Они долго сидели, вспоминая годы совместной службы в кавалерийском полку еще знаменитой чонгарской закваски, называли имена знакомых командиров и однополчан, рассеянных ныне по дорогам войны. Оказывается, хлебнул Семен Бойко кровавого варева под Уманью в составе Двенадцатой армии, в жестоком окружении.
— Не больно ли паникуешь? — спросил Рудой, сам только что переживший сечу под Прохоровкой, но все же веривший, что где-то куется сила, способная отстоять Москву и вообще страну от полного поражения. Остановили ведь нынче немцев под Ворошиловградом.
— Паники не понимаю. А только от правды тоже не ховаюсь. Как, скажи, могло случиться, что нас чуть ли не голой рукой взяли?
Рудой не отвечал. Его самого мучили все те же вопросы, сам терялся в догадках, хоть и знал, наверное, на ноготок больше, нежели новый его землячок.
— В голове, правда твоя, еще не все устоялось, — заметил Рудой, когда молчать уже стало невмоготу. — Ничего не скажешь, прикурить дали чуть не на всех фронтах. Но и немцев, согласись, положили порядочно. Главное нынче — Москву отстоять. Там бы нам быть, а не здесь околачиваться.
— Судьбу не перекроишь. Отсюда до Москвы далеко, чего мы можем...
— Кое-что, наверно, можем.
— Слова одни. Продержаться бы.
— Но веруешь?
— Хотелось бы. Да только одиноко очень.
— А ты бабенку какую-сь под бочок. А?
— Моя законная под боком. С пацанами.
— Повезло тебе.
— Куда им деваться...
— А мои, видать, с пограничья так и не выбрались, Я ведь с ними задолго до войны в пограничье служил. Там накрылись... горюшко. Здесь, коли помнишь, бабушка одна. А может, встречал моих? Нину, детей?
— Никак нет.
Сухие желтые листья шуршали под порывами холодного ветра, и Рудому вдруг подумалось, что и он, и Бойко такие же листочки, гонимые ветром войны.

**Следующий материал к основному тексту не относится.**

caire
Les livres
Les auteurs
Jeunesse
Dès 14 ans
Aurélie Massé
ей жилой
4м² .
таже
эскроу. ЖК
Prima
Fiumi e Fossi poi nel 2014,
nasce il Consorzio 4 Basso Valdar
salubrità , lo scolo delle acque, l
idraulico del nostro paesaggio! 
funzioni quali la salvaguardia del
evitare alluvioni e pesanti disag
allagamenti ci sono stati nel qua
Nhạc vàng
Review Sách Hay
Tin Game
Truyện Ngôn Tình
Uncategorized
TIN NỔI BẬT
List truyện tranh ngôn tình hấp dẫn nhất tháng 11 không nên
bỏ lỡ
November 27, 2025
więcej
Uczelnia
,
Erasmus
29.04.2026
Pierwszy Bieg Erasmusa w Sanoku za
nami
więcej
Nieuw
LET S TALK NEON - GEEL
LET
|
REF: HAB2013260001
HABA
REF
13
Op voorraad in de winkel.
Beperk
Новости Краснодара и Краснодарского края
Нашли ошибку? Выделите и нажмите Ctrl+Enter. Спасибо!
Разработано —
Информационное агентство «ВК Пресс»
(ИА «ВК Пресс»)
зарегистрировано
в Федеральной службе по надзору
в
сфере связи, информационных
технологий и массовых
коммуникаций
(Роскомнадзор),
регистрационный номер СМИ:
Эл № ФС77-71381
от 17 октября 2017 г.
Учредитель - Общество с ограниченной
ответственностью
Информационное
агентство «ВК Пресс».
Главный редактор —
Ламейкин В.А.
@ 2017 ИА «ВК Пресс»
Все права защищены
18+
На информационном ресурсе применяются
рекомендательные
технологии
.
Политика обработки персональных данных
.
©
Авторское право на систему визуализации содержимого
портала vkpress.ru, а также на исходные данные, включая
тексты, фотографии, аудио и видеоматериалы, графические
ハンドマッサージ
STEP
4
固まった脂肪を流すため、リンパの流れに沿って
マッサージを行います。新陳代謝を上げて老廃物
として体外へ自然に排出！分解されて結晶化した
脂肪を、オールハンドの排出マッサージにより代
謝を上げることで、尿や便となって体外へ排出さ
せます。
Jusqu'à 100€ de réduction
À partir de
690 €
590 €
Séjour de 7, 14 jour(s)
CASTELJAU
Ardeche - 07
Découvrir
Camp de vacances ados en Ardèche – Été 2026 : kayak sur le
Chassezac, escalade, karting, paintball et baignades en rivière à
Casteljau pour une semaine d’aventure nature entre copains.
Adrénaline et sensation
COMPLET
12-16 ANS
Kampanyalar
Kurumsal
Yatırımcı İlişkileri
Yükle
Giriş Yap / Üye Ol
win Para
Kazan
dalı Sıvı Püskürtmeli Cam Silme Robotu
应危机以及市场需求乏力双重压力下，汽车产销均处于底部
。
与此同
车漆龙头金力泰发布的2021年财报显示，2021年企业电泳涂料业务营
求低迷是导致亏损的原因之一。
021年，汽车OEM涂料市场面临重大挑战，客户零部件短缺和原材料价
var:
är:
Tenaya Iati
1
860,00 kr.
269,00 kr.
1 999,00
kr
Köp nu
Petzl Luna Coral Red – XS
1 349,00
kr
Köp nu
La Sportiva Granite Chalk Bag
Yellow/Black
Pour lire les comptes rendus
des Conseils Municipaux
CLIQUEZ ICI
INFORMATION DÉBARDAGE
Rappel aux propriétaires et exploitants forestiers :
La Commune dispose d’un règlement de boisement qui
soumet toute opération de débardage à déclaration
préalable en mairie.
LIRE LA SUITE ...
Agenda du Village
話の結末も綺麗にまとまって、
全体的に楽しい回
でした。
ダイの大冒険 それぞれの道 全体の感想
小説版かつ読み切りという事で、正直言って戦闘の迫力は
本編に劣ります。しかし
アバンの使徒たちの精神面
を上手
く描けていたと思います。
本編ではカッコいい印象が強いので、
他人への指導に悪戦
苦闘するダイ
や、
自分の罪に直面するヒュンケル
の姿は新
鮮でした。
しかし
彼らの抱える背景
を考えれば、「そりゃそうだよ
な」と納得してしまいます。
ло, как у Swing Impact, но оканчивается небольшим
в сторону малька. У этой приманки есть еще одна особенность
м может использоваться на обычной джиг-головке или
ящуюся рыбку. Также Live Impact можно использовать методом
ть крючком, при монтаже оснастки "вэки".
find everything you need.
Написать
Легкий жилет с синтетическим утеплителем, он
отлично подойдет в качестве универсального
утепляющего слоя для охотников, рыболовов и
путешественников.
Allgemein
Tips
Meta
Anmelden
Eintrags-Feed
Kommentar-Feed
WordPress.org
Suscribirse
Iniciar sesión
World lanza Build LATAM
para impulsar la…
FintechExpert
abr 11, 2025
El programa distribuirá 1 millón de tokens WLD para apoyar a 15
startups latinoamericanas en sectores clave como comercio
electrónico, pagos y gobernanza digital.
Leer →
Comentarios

— Чем жить надеешься? — спросил Бойко, снова сворачивая цигарку и подавая кисет Рудому.
Тот отстранил его:
— С бронхами нелады. Надо бы местечко несырое и тихое.
— Пойдешь служить к нам в стройконтору? — предложил Бойко, чиркнув зажигалкой и обволакиваясь густым и пахучим дымом. — Работа непыльная и невидная. Паек, правда, маловат, но зато будем видеться, может, и дойдем до чего? Ночами, веришь, спать не могу. Бомбовые сны снятся, еще, видать, не отоспался после той Брамы Зеленой. Все воюю, а немцы душат, преследуют, кончают меня. И мнится, что в руках у меня не скребок и вожжи, а что-сь посерьезнее. Уж я бы за этот базарный день...
— Сны у тебя, брат, надежные, ничего не скажешь. С такими снами можно и въяве кое-что... Кого это сегодня порешили на площади?
— Кто знает? Читал же ,что нацарапали: «Партизан». Говорят одни — замдиректора какой-то. Другие — партизанский комиссар из лесов.
— Из лесов? Что, партизанский отряд объявился?
— А бог его знает. Наши леса знаешь какие? В этих лесах не то что партизанить» — в прятки играть нельзя.
Хорошо, что ничем не выдал своего волнения, А может, выдал? Нет, не слышит Бойко, как колотится его сердце.
— Что ж, нельзя в лесу, так попробуем в городе партизанить, — сказал Рудой, справившись с тошнотным приступом тревоги. И подумал: «Неужто отряд Королькевича разгромлен?»
— Что же в городе? В городе — это уже, считай, подполье, — ответил Семен. — Знаешь, с чего начинать?
— А ты готов? — вдруг спросил Рудой.
— Так разве я один? — простодушно ответил Бойко, словно уже давно ждал подобного вопроса.
— А кто еще?
— Возьми Сидорина, Ларкина...
— Кто они?
— Тоже конюхи. Лейтенант Сидорин — москвич, старшина Ларкин — волгарь, из Горького, Надежные ребята со мной работают.
— Так, так, — Рудой тронул сапогом жухлый листочек. — Осень нынче с приплодом. К теще наведаюсь. Коли жива, у нее останусь. Значит, в строительной конторе можно, говоришь, зацепиться, чтобы с голоду не подохнуть? — Можно.